RECORD EXTRACTS
****

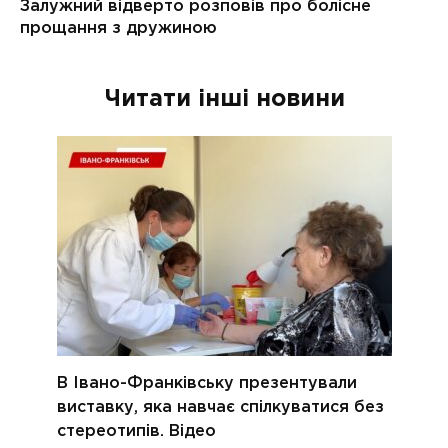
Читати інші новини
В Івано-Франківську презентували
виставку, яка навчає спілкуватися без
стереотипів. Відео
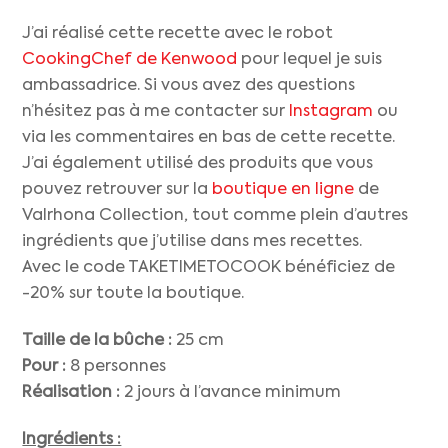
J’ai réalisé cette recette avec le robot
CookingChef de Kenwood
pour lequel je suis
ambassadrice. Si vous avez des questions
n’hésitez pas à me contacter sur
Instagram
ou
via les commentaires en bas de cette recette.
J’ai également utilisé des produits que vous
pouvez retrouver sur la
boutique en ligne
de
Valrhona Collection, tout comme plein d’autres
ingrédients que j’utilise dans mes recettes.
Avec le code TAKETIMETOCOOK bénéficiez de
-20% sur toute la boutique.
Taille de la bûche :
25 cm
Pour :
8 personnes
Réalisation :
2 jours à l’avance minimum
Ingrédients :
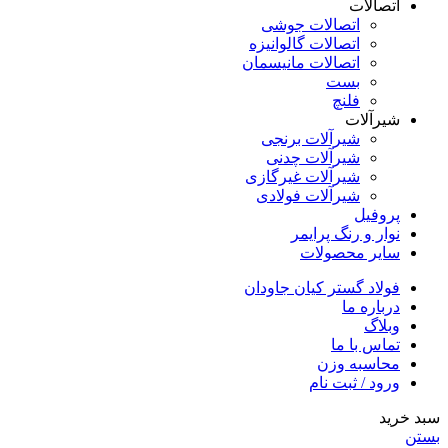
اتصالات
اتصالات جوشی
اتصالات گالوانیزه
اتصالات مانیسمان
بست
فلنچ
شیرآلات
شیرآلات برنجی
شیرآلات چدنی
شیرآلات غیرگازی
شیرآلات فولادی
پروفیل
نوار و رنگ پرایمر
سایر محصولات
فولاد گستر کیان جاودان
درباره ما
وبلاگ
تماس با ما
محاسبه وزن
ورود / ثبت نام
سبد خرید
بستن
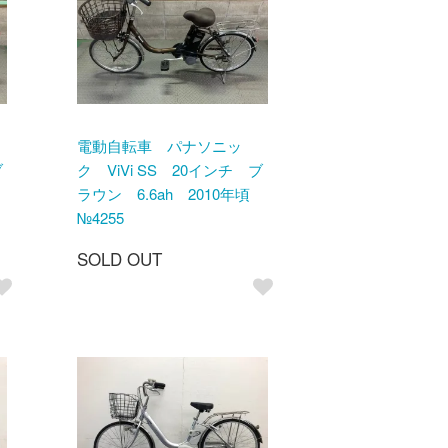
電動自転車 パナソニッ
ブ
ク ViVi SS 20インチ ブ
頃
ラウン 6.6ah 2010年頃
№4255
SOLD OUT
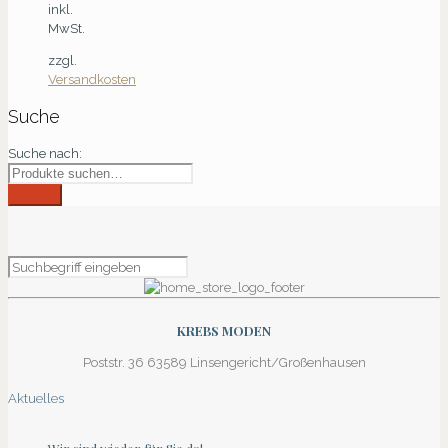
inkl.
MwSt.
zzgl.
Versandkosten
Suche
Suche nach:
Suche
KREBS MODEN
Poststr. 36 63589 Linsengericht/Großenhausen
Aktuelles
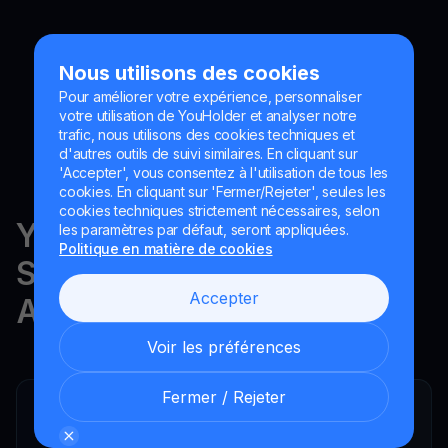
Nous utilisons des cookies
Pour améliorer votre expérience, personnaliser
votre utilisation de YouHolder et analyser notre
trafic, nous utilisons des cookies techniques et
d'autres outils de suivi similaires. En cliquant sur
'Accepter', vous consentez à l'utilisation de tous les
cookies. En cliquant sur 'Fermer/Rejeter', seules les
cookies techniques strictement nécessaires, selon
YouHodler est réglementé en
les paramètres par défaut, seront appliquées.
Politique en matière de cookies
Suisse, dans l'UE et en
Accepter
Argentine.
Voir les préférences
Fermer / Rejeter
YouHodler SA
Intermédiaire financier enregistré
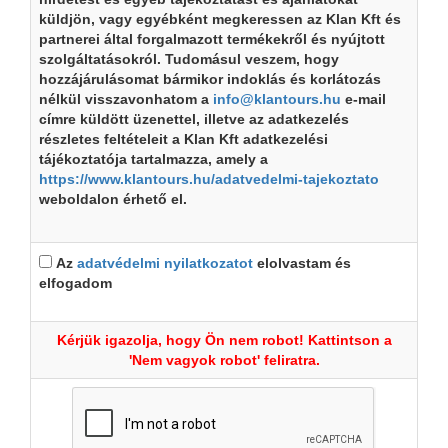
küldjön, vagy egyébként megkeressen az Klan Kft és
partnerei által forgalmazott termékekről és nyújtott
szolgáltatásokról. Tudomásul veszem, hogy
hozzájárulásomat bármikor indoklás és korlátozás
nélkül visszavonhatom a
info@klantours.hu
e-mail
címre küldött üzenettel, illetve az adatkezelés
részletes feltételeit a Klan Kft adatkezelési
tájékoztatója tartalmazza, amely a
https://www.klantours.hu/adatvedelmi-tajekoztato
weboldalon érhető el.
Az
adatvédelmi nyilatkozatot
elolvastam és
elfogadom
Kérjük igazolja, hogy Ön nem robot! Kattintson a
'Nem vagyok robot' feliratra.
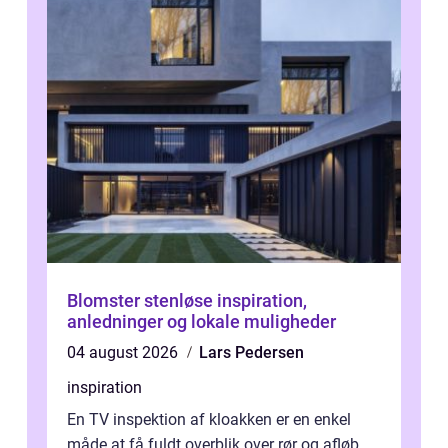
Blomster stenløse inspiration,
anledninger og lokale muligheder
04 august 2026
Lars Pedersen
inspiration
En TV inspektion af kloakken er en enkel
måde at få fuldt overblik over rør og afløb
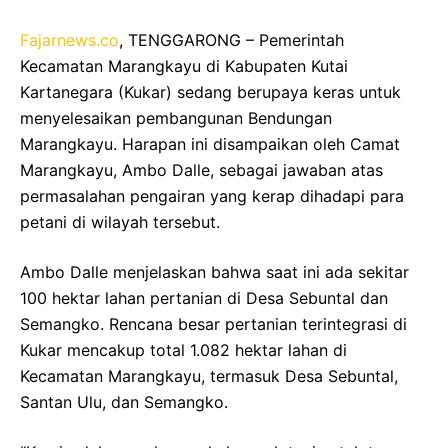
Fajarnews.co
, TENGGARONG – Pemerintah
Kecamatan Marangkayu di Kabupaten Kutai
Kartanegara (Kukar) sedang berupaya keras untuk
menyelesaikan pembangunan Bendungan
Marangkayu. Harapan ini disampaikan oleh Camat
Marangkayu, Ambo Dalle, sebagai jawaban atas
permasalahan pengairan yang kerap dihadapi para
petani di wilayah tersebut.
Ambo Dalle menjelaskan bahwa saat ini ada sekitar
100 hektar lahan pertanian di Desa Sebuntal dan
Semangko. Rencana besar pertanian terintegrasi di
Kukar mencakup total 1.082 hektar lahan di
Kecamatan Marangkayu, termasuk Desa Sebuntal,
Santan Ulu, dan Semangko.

****

TRY IT
Starting at the first line of the material, output exactly the lines up to and including the one with "les paramètres par défaut, seront appliquées.". Do not include the pictures.

COMPLETED EXERCISE
Читати інші новини
В Івано-Франківську презентували
виставку, яка навчає спілкуватися без
стереотипів. Відео
J’ai réalisé cette recette avec le robot
CookingChef de Kenwood
pour lequel je suis
ambassadrice. Si vous avez des questions
n’hésitez pas à me contacter sur
Instagram
ou
via les commentaires en bas de cette recette.
J’ai également utilisé des produits que vous
pouvez retrouver sur la
boutique en ligne
de
Valrhona Collection, tout comme plein d’autres
ingrédients que j’utilise dans mes recettes.
Avec le code TAKETIMETOCOOK bénéficiez de
-20% sur toute la boutique.
Taille de la bûche :
25 cm
Pour :
8 personnes
Réalisation :
2 jours à l’avance minimum
Ingrédients :
اتصالات
اتصالات جوشی
اتصالات گالوانیزه
اتصالات مانیسمان
بست
فلنچ
شیرآلات
شیرآلات برنجی
شیرآلات چدنی
شیرآلات غیرگازی
شیرآلات فولادی
پروفیل
نوار و رنگ پرایمر
سایر محصولات
فولاد گستر کیان جاودان
درباره ما
وبلاگ
تماس با ما
محاسبه وزن
ورود / ثبت نام
سبد خرید
بستن
電動自転車 パナソニッ
ブ
ク ViVi SS 20インチ ブ
頃
ラウン 6.6ah 2010年頃
№4255
SOLD OUT
inkl.
MwSt.
zzgl.
Versandkosten
Suche
Suche nach:
Suche
KREBS MODEN
Poststr. 36 63589 Linsengericht/Großenhausen
Aktuelles
Nous utilisons des cookies
Pour améliorer votre expérience, personnaliser
votre utilisation de YouHolder et analyser notre
trafic, nous utilisons des cookies techniques et
d'autres outils de suivi similaires. En cliquant sur
'Accepter', vous consentez à l'utilisation de tous les
cookies. En cliquant sur 'Fermer/Rejeter', seules les
cookies techniques strictement nécessaires, selon
YouHodler est réglementé en
les paramètres par défaut, seront appliquées.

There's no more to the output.